Article

Dressing Up

November 1978
Article
Dressing Up
November 1978

At 9:00 a.m., on a rainy Saturday a few weeks before Halloween, people started to gather in the bowels of Hopkins Center, following the signs leading to a set of double doors marked "CLOSED!" By 9:45, the line was backed up to the stairwell. (By 11:00, it would reach all the way back up the stairs and around several corners.) Students, faculty, people from the community, and anxious children stood or sat along the corridors jealously guarding places in line. At 10:00 on the dot, the doors were thrown open by an alligator, who waved the crowd in. In seconds the room was jammed with people pawing through racks and racks of clothing put on sale by the Hop's costume shop.

It was Filene's Basement cubed. The mob bobbed and surged as people ducked under each other trying to find their heart's desires, and arms and legs flapped madly as they struggled into strange garments. Over shrieks of laughter, people yelled at their friends: "Here - try this !" "Hey - what's a 'farthingale'?" This is a little small — but I want it anyway!" "That's not a cape - that's a bathroom rug!"

Before the mirrored east wall of the room, a little girl of seven tried on a towering 18th-century wig and a burly student peered over his shoulder as he flapped a huge pair of red gauze wings up and down. A middle-aged woman preened herself in a medieval robe - a brocaded "Houpeland" with trailing sleeves lined in fur. A dumpy green robot whose occupant was too small to see out of the headpiece jumped up and down trying to get a glimpse of itself. In the corner, two 12- year-old Star Wars fans squared off in red plastic tunics, brandishing strange space weapons. And through it all strolled the insouciant alligator, patting people on the shoulder and murmuring, "Oh, yes, very nice, buy it, buy it."

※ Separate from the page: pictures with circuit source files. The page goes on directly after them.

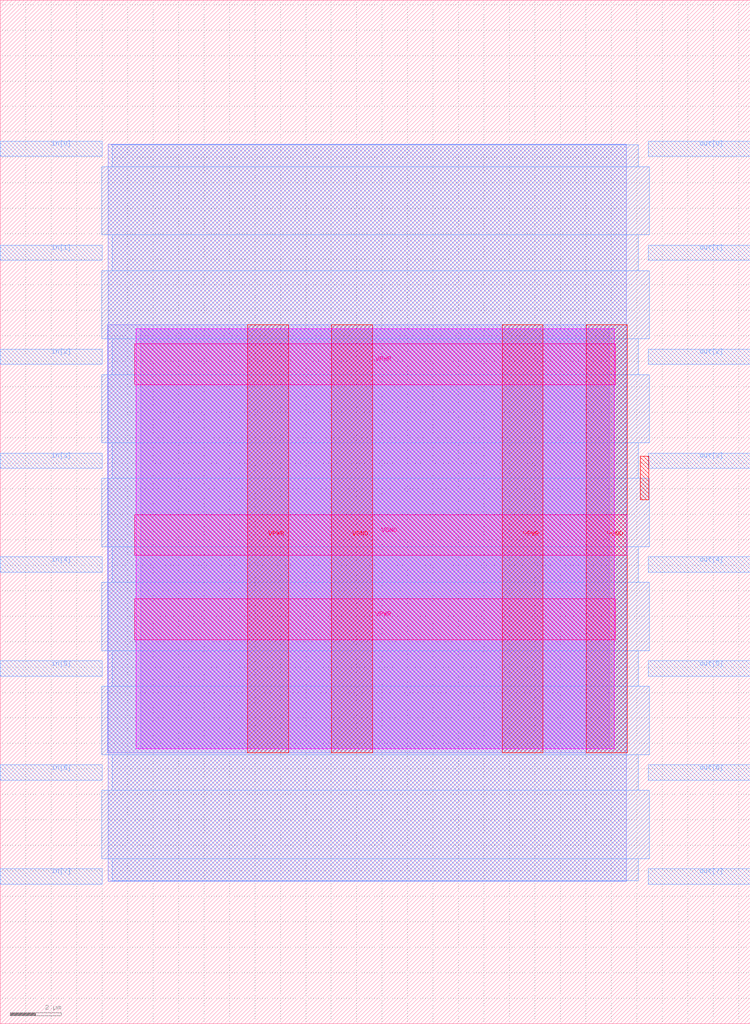
<source format=lef>
VERSION 5.7 ;
  NOWIREEXTENSIONATPIN ON ;
  DIVIDERCHAR "/" ;
  BUSBITCHARS "[]" ;
MACRO first_project
  CLASS BLOCK ;
  FOREIGN first_project ;
  ORIGIN 0.000 0.000 ;
  SIZE 29.455 BY 40.175 ;
  PIN VGND
    DIRECTION INOUT ;
    USE GROUND ;
    PORT
      LAYER met4 ;
        RECT 13.020 10.640 14.620 27.440 ;
    END
    PORT
      LAYER met4 ;
        RECT 23.020 10.640 24.620 27.440 ;
    END
    PORT
      LAYER met5 ;
        RECT 5.280 18.380 24.620 19.980 ;
    END
  END VGND
  PIN VPWR
    DIRECTION INOUT ;
    USE POWER ;
    PORT
      LAYER met4 ;
        RECT 9.720 10.640 11.320 27.440 ;
    END
    PORT
      LAYER met4 ;
        RECT 19.720 10.640 21.320 27.440 ;
    END
    PORT
      LAYER met5 ;
        RECT 5.280 15.080 24.160 16.680 ;
    END
    PORT
      LAYER met5 ;
        RECT 5.280 25.080 24.160 26.680 ;
    END
  END VPWR
  PIN in[0]
    DIRECTION INPUT ;
    USE SIGNAL ;
    ANTENNAGATEAREA 0.196500 ;
    PORT
      LAYER met3 ;
        RECT 0.000 34.040 4.000 34.640 ;
    END
  END in[0]
  PIN in[1]
    DIRECTION INPUT ;
    USE SIGNAL ;
    ANTENNAGATEAREA 0.196500 ;
    PORT
      LAYER met3 ;
        RECT 0.000 29.960 4.000 30.560 ;
    END
  END in[1]
  PIN in[2]
    DIRECTION INPUT ;
    USE SIGNAL ;
    ANTENNAGATEAREA 0.196500 ;
    PORT
      LAYER met3 ;
        RECT 0.000 25.880 4.000 26.480 ;
    END
  END in[2]
  PIN in[3]
    DIRECTION INPUT ;
    USE SIGNAL ;
    ANTENNAGATEAREA 0.196500 ;
    PORT
      LAYER met3 ;
        RECT 0.000 21.800 4.000 22.400 ;
    END
  END in[3]
  PIN in[4]
    DIRECTION INPUT ;
    USE SIGNAL ;
    ANTENNAGATEAREA 0.196500 ;
    PORT
      LAYER met3 ;
        RECT 0.000 17.720 4.000 18.320 ;
    END
  END in[4]
  PIN in[5]
    DIRECTION INPUT ;
    USE SIGNAL ;
    ANTENNAGATEAREA 0.196500 ;
    PORT
      LAYER met3 ;
        RECT 0.000 13.640 4.000 14.240 ;
    END
  END in[5]
  PIN in[6]
    DIRECTION INPUT ;
    USE SIGNAL ;
    ANTENNAGATEAREA 0.196500 ;
    PORT
      LAYER met3 ;
        RECT 0.000 9.560 4.000 10.160 ;
    END
  END in[6]
  PIN in[7]
    DIRECTION INPUT ;
    USE SIGNAL ;
    ANTENNAGATEAREA 0.196500 ;
    PORT
      LAYER met3 ;
        RECT 0.000 5.480 4.000 6.080 ;
    END
  END in[7]
  PIN out[0]
    DIRECTION OUTPUT ;
    USE SIGNAL ;
    ANTENNADIFFAREA 0.795200 ;
    PORT
      LAYER met3 ;
        RECT 25.455 34.040 29.455 34.640 ;
    END
  END out[0]
  PIN out[1]
    DIRECTION OUTPUT ;
    USE SIGNAL ;
    ANTENNADIFFAREA 0.445500 ;
    PORT
      LAYER met3 ;
        RECT 25.455 29.960 29.455 30.560 ;
    END
  END out[1]
  PIN out[2]
    DIRECTION OUTPUT ;
    USE SIGNAL ;
    ANTENNADIFFAREA 0.445500 ;
    PORT
      LAYER met3 ;
        RECT 25.455 25.880 29.455 26.480 ;
    END
  END out[2]
  PIN out[3]
    DIRECTION OUTPUT ;
    USE SIGNAL ;
    ANTENNADIFFAREA 0.445500 ;
    PORT
      LAYER met3 ;
        RECT 25.455 21.800 29.455 22.400 ;
    END
  END out[3]
  PIN out[4]
    DIRECTION OUTPUT ;
    USE SIGNAL ;
    ANTENNADIFFAREA 0.445500 ;
    PORT
      LAYER met3 ;
        RECT 25.455 17.720 29.455 18.320 ;
    END
  END out[4]
  PIN out[5]
    DIRECTION OUTPUT ;
    USE SIGNAL ;
    ANTENNADIFFAREA 0.445500 ;
    PORT
      LAYER met3 ;
        RECT 25.455 13.640 29.455 14.240 ;
    END
  END out[5]
  PIN out[6]
    DIRECTION OUTPUT ;
    USE SIGNAL ;
    ANTENNADIFFAREA 0.445500 ;
    PORT
      LAYER met3 ;
        RECT 25.455 9.560 29.455 10.160 ;
    END
  END out[6]
  PIN out[7]
    DIRECTION OUTPUT ;
    USE SIGNAL ;
    ANTENNADIFFAREA 0.445500 ;
    PORT
      LAYER met3 ;
        RECT 25.455 5.480 29.455 6.080 ;
    END
  END out[7]
  OBS
      LAYER nwell ;
        RECT 5.330 10.795 24.110 27.285 ;
      LAYER li1 ;
        RECT 5.520 10.795 23.920 27.285 ;
      LAYER met1 ;
        RECT 4.210 10.640 24.620 27.440 ;
      LAYER met2 ;
        RECT 4.230 5.595 24.590 34.525 ;
      LAYER met3 ;
        RECT 4.400 33.640 25.055 34.505 ;
        RECT 3.990 30.960 25.490 33.640 ;
        RECT 4.400 29.560 25.055 30.960 ;
        RECT 3.990 26.880 25.490 29.560 ;
        RECT 4.400 25.480 25.055 26.880 ;
        RECT 3.990 22.800 25.490 25.480 ;
        RECT 4.400 21.400 25.055 22.800 ;
        RECT 3.990 18.720 25.490 21.400 ;
        RECT 4.400 17.320 25.055 18.720 ;
        RECT 3.990 14.640 25.490 17.320 ;
        RECT 4.400 13.240 25.055 14.640 ;
        RECT 3.990 10.560 25.490 13.240 ;
        RECT 4.400 9.160 25.055 10.560 ;
        RECT 3.990 6.480 25.490 9.160 ;
        RECT 4.400 5.615 25.055 6.480 ;
      LAYER met4 ;
        RECT 25.135 20.575 25.465 22.265 ;
  END
END first_project
END LIBRARY


</source>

It was the third of Professor Margaret Spicer's costume rummage sales, this one advertised as "Subject to Fit - 1,000 Years of Costumes!" Spicer, the Hop's costume designer, decided several years ago that the way to weed out the chaff of her wardrobe stock and make muchneeded room for new costumes was to hold a public sale just before Halloween. She keeps a stock of some 10,000 period costumes on hand, and since her shop's standards require that at least two-thirds of the costuming for any performance be made new, space is always in short supply.

This year's sale was run by costume assistants Elizabeth Stillman and Aurore Dione (the alligator). Not only does the sale make both space and money for the Hop, according to Stillman, it also assists the community. "People are always calling us to borrow or buy costumes," she said, "and the Center has a policy of lending only to events sponsored by the Dartmouth Drama Department, which limits our lending pretty severely. This way we make our excess available."

Decisions about which items to let go are made on the basis of usefulness. Anything easily recognizable goes, the shop keeping mostly basic costumes that can be retrimmed for new performances. Many are sold because of their small size. "People are larger today than they were ten years ago," explained Stillman, "and we can't use some of the costumes the shop made back then."

Most costumes go for less than $5, and the highest price put on any item at this year's sale was $25, asked for an 18thcentury gown encrusted with sequins, which had cost the shop $100 to make. When the smoke cleared this year, the racks were empty and the shop's coffers were richer by some $3,000.

The costume sale: courtly couture, 18th-century curls, and 19th-century bonnets.